When we’ve used other learning tools, the tool itself is often all there is. By comparison, Brightspace lets us approach individuals there and ask what we need to do to deliver the outcomes we want.

We were told that they could give us rapid access to live online classrooms, so the following week we had live teachers, teaching in their own groups to students with whom they’d already built a productive relationship.

Shortly after, we rolled Y10 and Y11 into full-time timetables, the only differences being slightly bigger gaps between lessons to allow for short breaks.

Around the same time, we carried out an extensive survey of the equipment our students had at home and their ability to access our provision. We were initially concerned at how many had migrated from using laptops several years before to phones and tablets.

A number of households also connected to the internet through 3G or 4G dongles rather than via broadband, but Brightspace was able to design our provision from the ground up to work with mobile devices, removing that barrier.

A winter challenge

While the vast majority of students have engaged with the work they were set, some did struggle during lockdown.

For them, we’ve been able to provide remote learning interventions aimed at helping them catch up, backed by a range of remote learning resources that we’ve produced over the last three years.

What’s key for us now is planning for the inevitable wave of incoming local lockdowns. It was comparatively easier to plan around the general lockdown earlier in the year – with the school entirely locked down, we could concentrate on providing a full virtual timetable.

Lockdown actions targeted at specific year groups and bubbles will entail staff juggling timetables that might see them teaching in-school classes for some periods and teaching virtually in others.

Providing high-quality provision that allows for that kind of mixed response will be much more challenging.

That’s essentially the challenge government currently faces at a national level – encouraging the use of provision like ours, while utilising economy of scale so that individual children are able to have their specific needs properly met by a robust deployment of technology.

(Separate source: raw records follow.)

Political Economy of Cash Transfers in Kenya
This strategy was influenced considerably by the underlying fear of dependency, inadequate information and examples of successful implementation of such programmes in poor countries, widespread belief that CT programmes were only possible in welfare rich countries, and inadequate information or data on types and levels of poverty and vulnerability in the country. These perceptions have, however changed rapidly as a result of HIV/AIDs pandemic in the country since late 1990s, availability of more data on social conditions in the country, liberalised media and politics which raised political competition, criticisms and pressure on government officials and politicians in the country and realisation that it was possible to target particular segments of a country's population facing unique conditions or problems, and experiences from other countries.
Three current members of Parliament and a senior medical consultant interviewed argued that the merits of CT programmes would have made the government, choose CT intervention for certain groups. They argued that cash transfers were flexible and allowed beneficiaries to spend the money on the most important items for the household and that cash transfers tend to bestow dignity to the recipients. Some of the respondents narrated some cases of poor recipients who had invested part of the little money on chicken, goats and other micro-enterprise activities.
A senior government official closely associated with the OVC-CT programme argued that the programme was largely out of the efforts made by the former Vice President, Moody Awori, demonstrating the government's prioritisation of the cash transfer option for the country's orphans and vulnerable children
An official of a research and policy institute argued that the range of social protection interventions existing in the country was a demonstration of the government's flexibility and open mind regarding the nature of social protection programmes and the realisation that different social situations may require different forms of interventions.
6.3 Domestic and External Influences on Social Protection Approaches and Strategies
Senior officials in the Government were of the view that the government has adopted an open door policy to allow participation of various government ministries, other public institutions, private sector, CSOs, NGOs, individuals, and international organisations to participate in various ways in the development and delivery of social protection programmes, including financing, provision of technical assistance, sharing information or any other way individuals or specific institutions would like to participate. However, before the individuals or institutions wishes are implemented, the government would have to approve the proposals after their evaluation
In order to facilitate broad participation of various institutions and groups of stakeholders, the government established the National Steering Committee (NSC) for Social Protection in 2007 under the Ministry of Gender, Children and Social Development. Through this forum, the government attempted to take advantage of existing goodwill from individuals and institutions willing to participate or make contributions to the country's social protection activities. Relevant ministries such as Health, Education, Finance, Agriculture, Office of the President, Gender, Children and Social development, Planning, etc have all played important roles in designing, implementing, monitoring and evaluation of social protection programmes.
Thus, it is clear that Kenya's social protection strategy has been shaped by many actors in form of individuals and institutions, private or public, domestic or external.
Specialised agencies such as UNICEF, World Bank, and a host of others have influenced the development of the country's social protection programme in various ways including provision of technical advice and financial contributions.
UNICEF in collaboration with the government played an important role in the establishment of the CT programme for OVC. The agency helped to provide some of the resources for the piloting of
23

The real lesson we’ve learned from lockdown is that the teachers who thrived in that online environment were those who could continue building on their existing relationships with their students.

That’s made considerably easier if your online environment enables teachers to reliably communicate with students and pass assessment materials back and forth with accompanying feedback.

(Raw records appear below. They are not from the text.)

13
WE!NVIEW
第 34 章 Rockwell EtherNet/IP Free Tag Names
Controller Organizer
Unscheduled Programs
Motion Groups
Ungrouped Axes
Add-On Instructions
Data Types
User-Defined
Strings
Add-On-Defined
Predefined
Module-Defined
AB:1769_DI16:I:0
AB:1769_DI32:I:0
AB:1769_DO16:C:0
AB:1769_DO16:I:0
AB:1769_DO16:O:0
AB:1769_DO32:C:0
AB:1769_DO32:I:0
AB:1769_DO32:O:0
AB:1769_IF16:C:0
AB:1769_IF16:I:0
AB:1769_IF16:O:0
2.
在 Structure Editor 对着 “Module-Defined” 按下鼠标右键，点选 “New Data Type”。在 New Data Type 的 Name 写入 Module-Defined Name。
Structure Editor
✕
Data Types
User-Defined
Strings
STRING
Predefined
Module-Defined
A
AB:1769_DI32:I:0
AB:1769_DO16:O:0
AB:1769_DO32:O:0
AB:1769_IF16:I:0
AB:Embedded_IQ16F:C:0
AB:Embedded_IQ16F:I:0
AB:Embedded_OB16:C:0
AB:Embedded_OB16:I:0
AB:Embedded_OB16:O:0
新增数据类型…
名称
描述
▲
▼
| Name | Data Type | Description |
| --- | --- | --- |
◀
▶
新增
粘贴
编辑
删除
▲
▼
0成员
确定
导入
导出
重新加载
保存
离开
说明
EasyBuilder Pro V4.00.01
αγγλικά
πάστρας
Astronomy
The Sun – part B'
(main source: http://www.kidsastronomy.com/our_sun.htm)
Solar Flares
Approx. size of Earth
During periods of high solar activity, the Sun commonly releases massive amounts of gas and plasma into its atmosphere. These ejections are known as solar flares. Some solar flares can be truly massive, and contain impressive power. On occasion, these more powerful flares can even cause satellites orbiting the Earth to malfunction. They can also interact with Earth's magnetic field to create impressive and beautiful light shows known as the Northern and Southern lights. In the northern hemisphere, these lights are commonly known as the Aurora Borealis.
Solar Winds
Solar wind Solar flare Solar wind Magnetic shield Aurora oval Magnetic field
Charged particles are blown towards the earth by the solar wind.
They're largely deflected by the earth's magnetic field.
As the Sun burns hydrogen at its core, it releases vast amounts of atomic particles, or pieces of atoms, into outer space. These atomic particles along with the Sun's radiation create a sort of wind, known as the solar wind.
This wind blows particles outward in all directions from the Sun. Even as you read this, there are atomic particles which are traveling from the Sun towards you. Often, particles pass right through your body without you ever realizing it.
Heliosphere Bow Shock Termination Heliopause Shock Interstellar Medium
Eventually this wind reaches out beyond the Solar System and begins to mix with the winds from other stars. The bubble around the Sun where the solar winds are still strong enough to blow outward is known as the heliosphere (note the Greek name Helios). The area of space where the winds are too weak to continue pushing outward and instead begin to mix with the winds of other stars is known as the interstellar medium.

I can see how there might be the temptation for policymakers to conclude, ‘Let’s roll out a big, centralised resource from which people can access some nice videos and animations – job done.

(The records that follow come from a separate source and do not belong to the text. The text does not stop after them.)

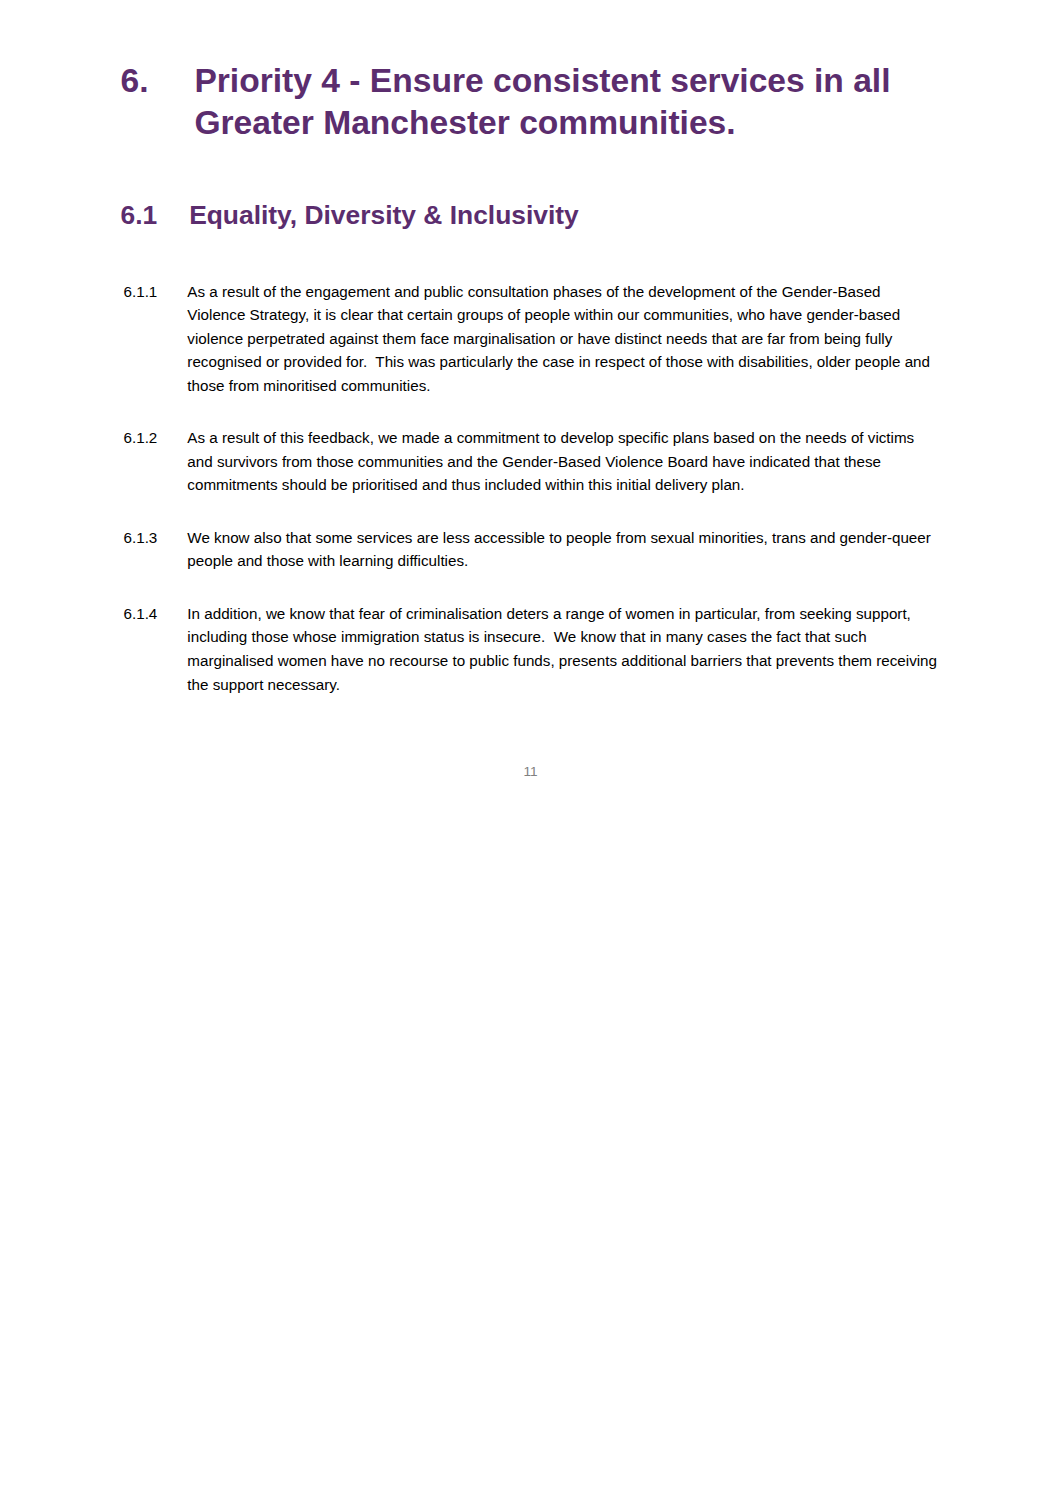6. Priority 4 - Ensure consistent services in all Greater Manchester communities.
6.1 Equality, Diversity & Inclusivity
6.1.1
As a result of the engagement and public consultation phases of the development of the Gender-Based Violence Strategy, it is clear that certain groups of people within our communities, who have gender-based violence perpetrated against them face marginalisation or have distinct needs that are far from being fully recognised or provided for. This was particularly the case in respect of those with disabilities, older people and those from minoritised communities.
6.1.2
As a result of this feedback, we made a commitment to develop specific plans based on the needs of victims and survivors from those communities and the Gender-Based Violence Board have indicated that these commitments should be prioritised and thus included within this initial delivery plan.
6.1.3
We know also that some services are less accessible to people from sexual minorities, trans and gender-queer people and those with learning difficulties.
6.1.4
In addition, we know that fear of criminalisation deters a range of women in particular, from seeking support, including those whose immigration status is insecure. We know that in many cases the fact that such marginalised women have no recourse to public funds, presents additional barriers that prevents them receiving the support necessary.
11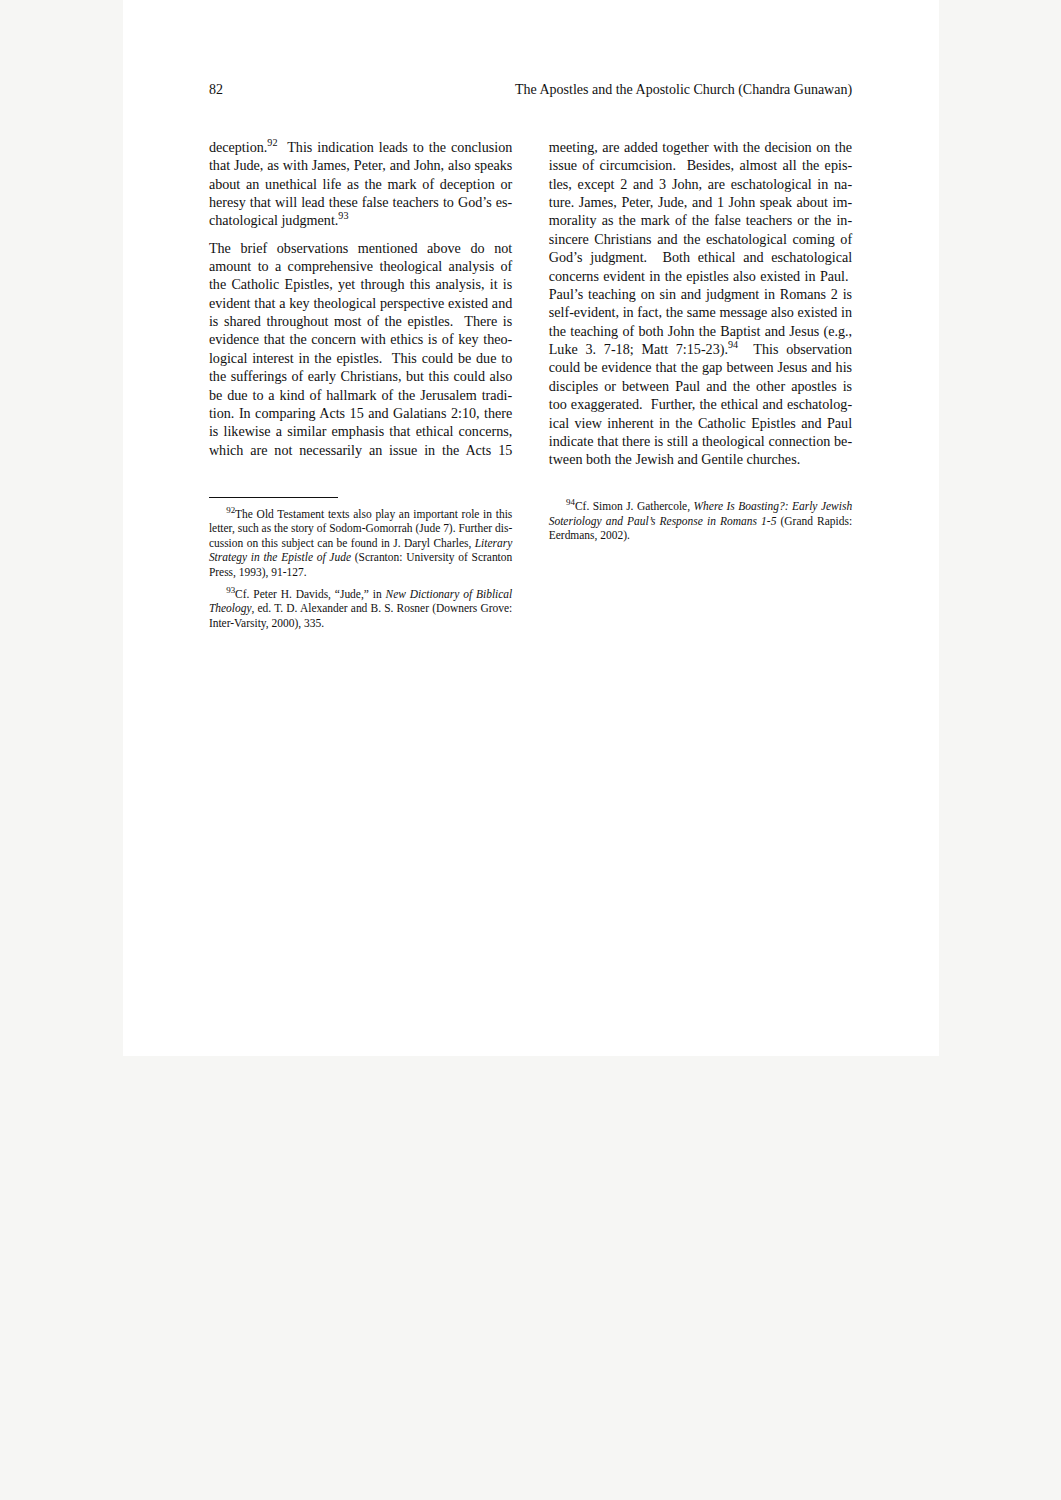82 The Apostles and the Apostolic Church (Chandra Gunawan)
deception.92 This indication leads to the conclusion that Jude, as with James, Peter, and John, also speaks about an unethical life as the mark of deception or heresy that will lead these false teachers to God’s eschatological judgment.93
The brief observations mentioned above do not amount to a comprehensive theological analysis of the Catholic Epistles, yet through this analysis, it is evident that a key theological perspective existed and is shared throughout most of the epistles. There is evidence that the concern with ethics is of key theological interest in the epistles. This could be due to the sufferings of early Christians, but this could also be due to a kind of hallmark of the Jerusalem tradition. In comparing Acts 15 and Galatians 2:10, there is likewise a similar emphasis that ethical concerns, which are not necessarily an issue in the Acts 15 meeting, are added together with the decision on the issue of circumcision. Besides, almost all the epistles, except 2 and 3 John, are eschatological in nature. James, Peter, Jude, and 1 John speak about immorality as the mark of the false teachers or the insincere Christians and the eschatological coming of God’s judgment. Both ethical and eschatological concerns evident in the epistles also existed in Paul. Paul’s teaching on sin and judgment in Romans 2 is self-evident, in fact, the same message also existed in the teaching of both John the Baptist and Jesus (e.g., Luke 3. 7-18; Matt 7:15-23).94 This observation could be evidence that the gap between Jesus and his disciples or between Paul and the other apostles is too exaggerated. Further, the ethical and eschatological view inherent in the Catholic Epistles and Paul indicate that there is still a theological connection between both the Jewish and Gentile churches.
92 The Old Testament texts also play an important role in this letter, such as the story of Sodom-Gomorrah (Jude 7). Further discussion on this subject can be found in J. Daryl Charles, Literary Strategy in the Epistle of Jude (Scranton: University of Scranton Press, 1993), 91-127.
93 Cf. Peter H. Davids, “Jude,” in New Dictionary of Biblical Theology, ed. T. D. Alexander and B. S. Rosner (Downers Grove: Inter-Varsity, 2000), 335.
94 Cf. Simon J. Gathercole, Where Is Boasting?: Early Jewish Soteriology and Paul’s Response in Romans 1-5 (Grand Rapids: Eerdmans, 2002).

But that not how you maximise learning. You maximise learning with the help of individual teachers using a tool that’s managed properly, while providing a service to children who they know well.


Marc Elston

History Teacher

“As an ageing history teacher, I was a little sceptical about Brightspace at first. I’ve seen digital platforms come and go, and it seemed like yet another new thing to learn that might disappear as quickly as it had arrived. Yet I quickly established that Brightspace offered lots of potential for sharing historical sources.

‘YouTube has become a fantastic repository for history clips that we can now regularly share in classroom discussions. It’s possible to take students ‘off piste’ and broaden their cultural capital by sharing art, literature and music related to the syllabus.

‘I’ve personally used WWI poetry, art from different historical periods and music by the likes of Bob Dylan and Gil Scott Heron to take students slightly beyond the syllabus in ways that still relate to their historical knowledge.

‘Brightspace has also helped to provide a ‘safe space’ for students who often find it difficult to discuss things in class, enabling them to communicate and share their ideas with me via discussion forum threads where I can easily provide feedback and offer guidance.”